For every multiscale thermophoresis experiment, one protein was first labelled with the NanoTemper His-Tag labelling equipment (RED-tris-NTA v2, MO-L018) for 30 min at room temperature in accordance with reagent protocols. MST experiments have been carried out in PBS with 0.05% Tween-20 with labelled question protein (T5αH- or TDS-labelled) at 100 nM and a titration sequence of goal protein.

Co-IP

Nicotiana benthamiana leaves have been harvested 4 days after infiltration. Leaf tissue was homogenized in liquid nitrogen and resuspended in extraction buffer (50 mM Tris pH 7.5, 150 mM NaCl, 0.6% NP-40, 0.6% CHAPS and 1 mM β-mercaptoethanol)⁷⁰. Lysates have been saved on ice and centrifuged at 20,000g for 10 min at 4 °C. The protein content material of the clarified extract was decided by Bradford assay (Abcam, 119216).
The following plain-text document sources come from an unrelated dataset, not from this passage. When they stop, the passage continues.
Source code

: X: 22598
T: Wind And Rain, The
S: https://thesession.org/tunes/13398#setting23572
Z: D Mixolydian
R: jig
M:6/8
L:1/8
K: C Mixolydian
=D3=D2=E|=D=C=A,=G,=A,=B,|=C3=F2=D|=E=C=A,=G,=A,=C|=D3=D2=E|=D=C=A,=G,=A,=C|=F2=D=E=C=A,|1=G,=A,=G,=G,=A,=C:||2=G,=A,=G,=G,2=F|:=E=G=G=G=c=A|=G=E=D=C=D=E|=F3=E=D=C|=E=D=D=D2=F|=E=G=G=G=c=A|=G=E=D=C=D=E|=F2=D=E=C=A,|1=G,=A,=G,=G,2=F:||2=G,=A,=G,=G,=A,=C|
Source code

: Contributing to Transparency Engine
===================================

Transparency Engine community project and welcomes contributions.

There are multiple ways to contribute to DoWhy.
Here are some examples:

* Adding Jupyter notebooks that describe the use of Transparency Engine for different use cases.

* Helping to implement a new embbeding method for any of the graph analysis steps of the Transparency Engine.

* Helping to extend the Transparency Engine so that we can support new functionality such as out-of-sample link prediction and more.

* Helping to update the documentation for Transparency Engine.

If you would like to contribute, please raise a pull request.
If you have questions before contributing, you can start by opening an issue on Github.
Ten microlitres of protein-G-coated magnetic beads (Invitrogen, 10003d) have been washed twice in binding buffer (50 mM Na₂HPO₄, 25 mM citric acid, pH 5.0) earlier than a 1-h incubation at room temperature below agitation with 1 μl anti-V5 antibody. Lysates have been incubated with the indicated compounds for 15 min below agitation. Antibody-bound beads have been then washed twice in extraction buffer and incubated for 15 min below agitation at room temperature with lysate comparable to 100 μg of complete protein content material (roughly 40 μl). After incubation, bead complexes have been washed thrice in extraction buffer and combined with LDS pattern buffer (Invitrogen, NP0007) for subsequent evaluation by immunoblotting.

Immunoblotting

Lysates have been separated for 1.5 h at 80 V on a NuPAGE gel (Invitrogen, NP0321) earlier than switch onto a PVDF membrane utilizing a Bio-Rad Trans-Blot Turbo Switch System (Bio-Rad, 1704150). Immunoblots have been incubated with the indicated antibodies (anti-V5 at 1:1,000 and anti-HA-HRP at 1:2,500) for 3 h at room temperature below agitation. Blots have been subsequently washed and incubated with HRP–protein G (Genscript, M00090) for 1 h, then imaged on the iBright FL1500 Imaging System (Invitrogen, a44241). The extraction buffer was tailored from a beforehand printed process⁷⁰.

Reporting abstract

Additional data on analysis design is offered within the Nature Portfolio Reporting Abstract linked to this text.